Like Magic

Like Magic May 6, 2014

Yesterday I talked about our friends who opened a folk art gallery called “Roots Up” in Savannah. As I talked to one of them about what seemed to me to be a sudden decision, she described how it all came together so quickly and seamlessly. She said, “It was almost magical.”

I smiled because she had just spent half an hour describing all they had done and all they had yet to do. My conclusion was that magic is hard work. Still, I understood what she meant. I have written 11 books, and people often ask how I found the time. I’m a bit embarrassed by how easy it was to write most of them. I just sat down, and they were born by the time I got up. Almost magical.

Of course, the truth is that it was the kind of magic my friend had experienced. She had spent many years learning about folk art and has an impressive collection herself. She made her own art, so she has an appreciation for what kind of love and passion and effort it takes to create it. She ran her own little shop and already had practiced doing much of what the gallery would require of her. Then, when they finally made the decision to do it, everything came together almost like magic.

Carl Jung called this phenomena synchronicity: “a collaboration between persons and events that seems to enlist the cooperation of fate.” I sometimes describe it as being in “the stream of the Spirit.” I’m not quite sure who taught me this image because it has been inside of me and guiding me for a long time. I just know that when I am in the stream of the Spirit things happen almost like magic.

People sometimes give me credit that I don’t feel I deserve. I can sit down to write, and, for better or worse, it simply flows out. There have been many times over the years when I have read something that I thought was insightful, only to learn that I was the one who had written it. I only wish that always was true.

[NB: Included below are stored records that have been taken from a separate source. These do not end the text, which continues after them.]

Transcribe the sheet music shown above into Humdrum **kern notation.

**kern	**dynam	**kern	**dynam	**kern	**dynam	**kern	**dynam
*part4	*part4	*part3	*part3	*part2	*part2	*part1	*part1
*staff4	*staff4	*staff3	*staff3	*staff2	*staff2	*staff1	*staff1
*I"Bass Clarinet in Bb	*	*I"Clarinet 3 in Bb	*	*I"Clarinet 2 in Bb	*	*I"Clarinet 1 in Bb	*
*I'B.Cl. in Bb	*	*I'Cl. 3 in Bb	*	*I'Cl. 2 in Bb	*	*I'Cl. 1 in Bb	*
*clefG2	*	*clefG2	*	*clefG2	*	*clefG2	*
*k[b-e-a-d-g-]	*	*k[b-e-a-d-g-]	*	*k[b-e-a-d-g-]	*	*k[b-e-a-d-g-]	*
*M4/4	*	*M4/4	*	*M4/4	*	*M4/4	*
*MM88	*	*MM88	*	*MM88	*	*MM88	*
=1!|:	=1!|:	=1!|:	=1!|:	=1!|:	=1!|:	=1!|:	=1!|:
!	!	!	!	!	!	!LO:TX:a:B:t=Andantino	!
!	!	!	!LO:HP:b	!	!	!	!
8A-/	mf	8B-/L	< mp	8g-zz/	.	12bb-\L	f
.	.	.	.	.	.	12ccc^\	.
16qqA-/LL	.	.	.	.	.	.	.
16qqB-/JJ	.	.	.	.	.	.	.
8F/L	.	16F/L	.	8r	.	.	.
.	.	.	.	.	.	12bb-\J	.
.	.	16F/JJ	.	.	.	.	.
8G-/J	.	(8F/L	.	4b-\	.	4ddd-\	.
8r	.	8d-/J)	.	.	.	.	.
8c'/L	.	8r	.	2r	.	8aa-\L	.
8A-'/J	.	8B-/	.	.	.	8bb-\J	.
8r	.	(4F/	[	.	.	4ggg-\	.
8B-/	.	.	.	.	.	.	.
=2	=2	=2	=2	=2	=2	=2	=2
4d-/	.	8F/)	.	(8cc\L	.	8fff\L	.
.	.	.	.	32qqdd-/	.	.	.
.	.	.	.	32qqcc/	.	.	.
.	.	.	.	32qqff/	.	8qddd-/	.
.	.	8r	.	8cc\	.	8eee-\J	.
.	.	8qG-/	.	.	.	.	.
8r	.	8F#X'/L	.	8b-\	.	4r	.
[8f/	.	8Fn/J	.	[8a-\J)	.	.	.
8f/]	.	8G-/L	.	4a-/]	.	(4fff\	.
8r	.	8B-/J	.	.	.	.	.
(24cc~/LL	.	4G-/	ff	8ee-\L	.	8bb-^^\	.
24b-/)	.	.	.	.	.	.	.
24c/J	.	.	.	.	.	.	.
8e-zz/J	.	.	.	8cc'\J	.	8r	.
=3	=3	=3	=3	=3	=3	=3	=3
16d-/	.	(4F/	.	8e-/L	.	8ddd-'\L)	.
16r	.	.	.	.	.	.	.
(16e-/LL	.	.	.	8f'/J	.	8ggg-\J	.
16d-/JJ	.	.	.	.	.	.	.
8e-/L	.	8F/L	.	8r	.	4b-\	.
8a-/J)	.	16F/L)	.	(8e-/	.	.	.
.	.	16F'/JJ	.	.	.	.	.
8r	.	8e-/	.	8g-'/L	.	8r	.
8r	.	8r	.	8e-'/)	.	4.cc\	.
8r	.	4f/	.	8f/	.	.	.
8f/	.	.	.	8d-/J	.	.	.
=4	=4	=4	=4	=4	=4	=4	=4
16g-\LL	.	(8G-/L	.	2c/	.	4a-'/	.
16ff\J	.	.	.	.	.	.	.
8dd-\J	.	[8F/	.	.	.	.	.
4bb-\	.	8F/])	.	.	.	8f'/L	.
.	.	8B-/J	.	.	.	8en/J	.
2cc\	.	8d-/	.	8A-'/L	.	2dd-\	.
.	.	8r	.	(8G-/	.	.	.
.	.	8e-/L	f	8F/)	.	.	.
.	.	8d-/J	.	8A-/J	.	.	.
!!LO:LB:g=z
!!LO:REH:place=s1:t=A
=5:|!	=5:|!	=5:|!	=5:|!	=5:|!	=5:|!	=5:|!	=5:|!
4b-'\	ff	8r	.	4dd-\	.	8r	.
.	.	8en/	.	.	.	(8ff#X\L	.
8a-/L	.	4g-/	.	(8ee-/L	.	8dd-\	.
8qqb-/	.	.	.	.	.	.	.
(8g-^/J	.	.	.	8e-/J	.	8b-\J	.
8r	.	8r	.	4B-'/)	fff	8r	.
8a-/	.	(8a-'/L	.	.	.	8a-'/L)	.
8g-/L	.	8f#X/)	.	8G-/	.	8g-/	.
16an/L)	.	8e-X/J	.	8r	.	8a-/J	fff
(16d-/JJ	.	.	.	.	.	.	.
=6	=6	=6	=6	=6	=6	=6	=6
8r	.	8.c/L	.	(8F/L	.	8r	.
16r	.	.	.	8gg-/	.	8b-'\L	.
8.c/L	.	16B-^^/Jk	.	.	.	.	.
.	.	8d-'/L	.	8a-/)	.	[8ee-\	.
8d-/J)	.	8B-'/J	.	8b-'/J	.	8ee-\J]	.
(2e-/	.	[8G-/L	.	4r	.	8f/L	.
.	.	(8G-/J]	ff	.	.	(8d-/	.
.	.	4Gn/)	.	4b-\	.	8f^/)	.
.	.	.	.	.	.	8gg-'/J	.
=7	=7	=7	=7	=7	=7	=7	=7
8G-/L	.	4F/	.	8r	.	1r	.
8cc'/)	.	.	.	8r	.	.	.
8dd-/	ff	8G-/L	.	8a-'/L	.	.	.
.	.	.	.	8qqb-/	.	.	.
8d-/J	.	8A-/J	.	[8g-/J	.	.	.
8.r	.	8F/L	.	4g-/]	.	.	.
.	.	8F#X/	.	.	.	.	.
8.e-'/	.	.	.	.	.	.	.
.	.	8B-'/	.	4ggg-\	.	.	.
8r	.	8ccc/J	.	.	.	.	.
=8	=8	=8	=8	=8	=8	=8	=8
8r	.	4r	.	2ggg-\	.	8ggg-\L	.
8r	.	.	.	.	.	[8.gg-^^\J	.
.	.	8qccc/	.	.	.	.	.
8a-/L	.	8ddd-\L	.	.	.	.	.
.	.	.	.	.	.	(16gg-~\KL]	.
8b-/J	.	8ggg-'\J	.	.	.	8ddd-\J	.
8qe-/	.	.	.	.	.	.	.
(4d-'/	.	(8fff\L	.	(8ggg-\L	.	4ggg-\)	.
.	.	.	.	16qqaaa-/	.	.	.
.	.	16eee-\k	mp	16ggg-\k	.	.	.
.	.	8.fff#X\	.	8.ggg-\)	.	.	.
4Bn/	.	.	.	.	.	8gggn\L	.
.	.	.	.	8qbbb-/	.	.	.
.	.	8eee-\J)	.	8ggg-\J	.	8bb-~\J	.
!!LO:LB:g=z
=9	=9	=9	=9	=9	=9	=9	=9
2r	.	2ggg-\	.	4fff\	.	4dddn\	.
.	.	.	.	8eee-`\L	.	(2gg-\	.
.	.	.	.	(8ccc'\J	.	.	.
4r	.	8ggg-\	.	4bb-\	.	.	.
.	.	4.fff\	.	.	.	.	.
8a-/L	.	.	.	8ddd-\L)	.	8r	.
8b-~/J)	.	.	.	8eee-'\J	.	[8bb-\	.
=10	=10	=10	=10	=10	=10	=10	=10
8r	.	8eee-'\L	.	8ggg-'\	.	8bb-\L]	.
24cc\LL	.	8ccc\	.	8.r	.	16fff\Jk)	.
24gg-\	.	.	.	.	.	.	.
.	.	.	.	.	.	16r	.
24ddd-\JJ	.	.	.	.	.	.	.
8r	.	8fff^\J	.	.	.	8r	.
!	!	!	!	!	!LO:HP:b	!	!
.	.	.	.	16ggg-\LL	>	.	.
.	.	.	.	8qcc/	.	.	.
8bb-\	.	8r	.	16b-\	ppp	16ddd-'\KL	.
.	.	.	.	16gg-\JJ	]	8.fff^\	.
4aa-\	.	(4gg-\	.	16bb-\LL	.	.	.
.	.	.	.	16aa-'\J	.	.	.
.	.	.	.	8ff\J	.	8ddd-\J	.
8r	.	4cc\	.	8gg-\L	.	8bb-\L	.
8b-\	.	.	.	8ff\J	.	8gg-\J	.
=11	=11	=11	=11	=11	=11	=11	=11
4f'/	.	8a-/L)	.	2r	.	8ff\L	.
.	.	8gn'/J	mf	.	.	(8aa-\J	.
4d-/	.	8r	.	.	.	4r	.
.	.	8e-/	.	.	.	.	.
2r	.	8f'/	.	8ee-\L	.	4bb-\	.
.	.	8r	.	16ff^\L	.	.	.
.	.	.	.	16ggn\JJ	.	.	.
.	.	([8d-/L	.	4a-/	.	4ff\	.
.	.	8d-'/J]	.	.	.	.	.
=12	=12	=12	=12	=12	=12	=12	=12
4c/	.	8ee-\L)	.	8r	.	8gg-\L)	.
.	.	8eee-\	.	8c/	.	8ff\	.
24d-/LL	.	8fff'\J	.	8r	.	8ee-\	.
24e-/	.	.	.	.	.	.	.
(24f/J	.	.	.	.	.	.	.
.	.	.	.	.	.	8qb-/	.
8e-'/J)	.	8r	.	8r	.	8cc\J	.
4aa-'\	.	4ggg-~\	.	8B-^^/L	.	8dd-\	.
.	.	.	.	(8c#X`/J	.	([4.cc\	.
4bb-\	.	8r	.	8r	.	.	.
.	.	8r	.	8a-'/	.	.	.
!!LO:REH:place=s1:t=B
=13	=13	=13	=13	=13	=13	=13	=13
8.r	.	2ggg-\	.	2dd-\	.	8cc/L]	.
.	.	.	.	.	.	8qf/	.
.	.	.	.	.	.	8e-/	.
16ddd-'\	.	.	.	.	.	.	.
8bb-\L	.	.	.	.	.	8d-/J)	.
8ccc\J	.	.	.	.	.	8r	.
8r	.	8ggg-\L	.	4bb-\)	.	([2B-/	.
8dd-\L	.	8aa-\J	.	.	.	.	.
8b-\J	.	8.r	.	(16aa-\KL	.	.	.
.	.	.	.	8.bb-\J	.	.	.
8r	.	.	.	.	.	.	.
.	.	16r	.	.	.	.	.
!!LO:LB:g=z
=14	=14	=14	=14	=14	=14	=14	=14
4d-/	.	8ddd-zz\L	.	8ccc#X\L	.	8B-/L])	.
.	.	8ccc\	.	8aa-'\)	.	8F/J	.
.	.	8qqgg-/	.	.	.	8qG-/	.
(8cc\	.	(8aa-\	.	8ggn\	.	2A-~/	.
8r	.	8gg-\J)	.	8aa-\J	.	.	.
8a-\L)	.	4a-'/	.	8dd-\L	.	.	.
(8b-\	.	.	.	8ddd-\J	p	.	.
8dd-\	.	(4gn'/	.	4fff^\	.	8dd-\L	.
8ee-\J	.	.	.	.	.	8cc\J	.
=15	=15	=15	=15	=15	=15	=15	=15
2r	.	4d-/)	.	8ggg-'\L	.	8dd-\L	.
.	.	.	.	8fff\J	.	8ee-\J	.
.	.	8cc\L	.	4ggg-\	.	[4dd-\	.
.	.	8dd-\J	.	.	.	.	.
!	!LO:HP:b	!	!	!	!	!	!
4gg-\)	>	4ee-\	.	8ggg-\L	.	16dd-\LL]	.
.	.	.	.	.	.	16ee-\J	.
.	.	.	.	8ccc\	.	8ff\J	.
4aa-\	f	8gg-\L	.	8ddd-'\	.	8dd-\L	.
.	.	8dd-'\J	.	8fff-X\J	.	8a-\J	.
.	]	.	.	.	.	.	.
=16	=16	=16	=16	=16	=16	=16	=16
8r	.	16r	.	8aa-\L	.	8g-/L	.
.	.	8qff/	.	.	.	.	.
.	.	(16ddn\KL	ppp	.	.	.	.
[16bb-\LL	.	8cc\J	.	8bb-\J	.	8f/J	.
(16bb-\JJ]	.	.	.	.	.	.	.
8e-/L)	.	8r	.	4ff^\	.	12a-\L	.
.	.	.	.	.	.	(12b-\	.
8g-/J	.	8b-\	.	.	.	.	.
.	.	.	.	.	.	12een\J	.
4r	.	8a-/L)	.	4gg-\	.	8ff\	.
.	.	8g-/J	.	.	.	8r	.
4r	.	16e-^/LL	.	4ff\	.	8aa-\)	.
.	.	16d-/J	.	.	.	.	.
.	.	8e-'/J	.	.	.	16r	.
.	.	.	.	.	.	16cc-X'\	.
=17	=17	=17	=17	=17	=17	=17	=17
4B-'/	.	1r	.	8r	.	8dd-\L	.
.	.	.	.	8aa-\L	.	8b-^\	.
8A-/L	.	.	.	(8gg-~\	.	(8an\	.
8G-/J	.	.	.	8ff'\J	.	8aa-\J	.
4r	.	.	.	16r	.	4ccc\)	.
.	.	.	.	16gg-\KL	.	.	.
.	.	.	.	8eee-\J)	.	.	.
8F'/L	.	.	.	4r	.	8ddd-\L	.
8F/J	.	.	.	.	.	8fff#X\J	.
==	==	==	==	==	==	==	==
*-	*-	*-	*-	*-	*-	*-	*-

There are times when I’ve read what I wrote years ago, and I want to die of embarrassment. There are also times—and I must admit it often happens when writing Liberating Word after all these years—that it doesn’t flow at all. You just have to do the work and get the job done.

Still, I arise every day full of hope that today I will manage to center myself in the middle of the stream of the Spirit and stay there. When I do it is almost like magic.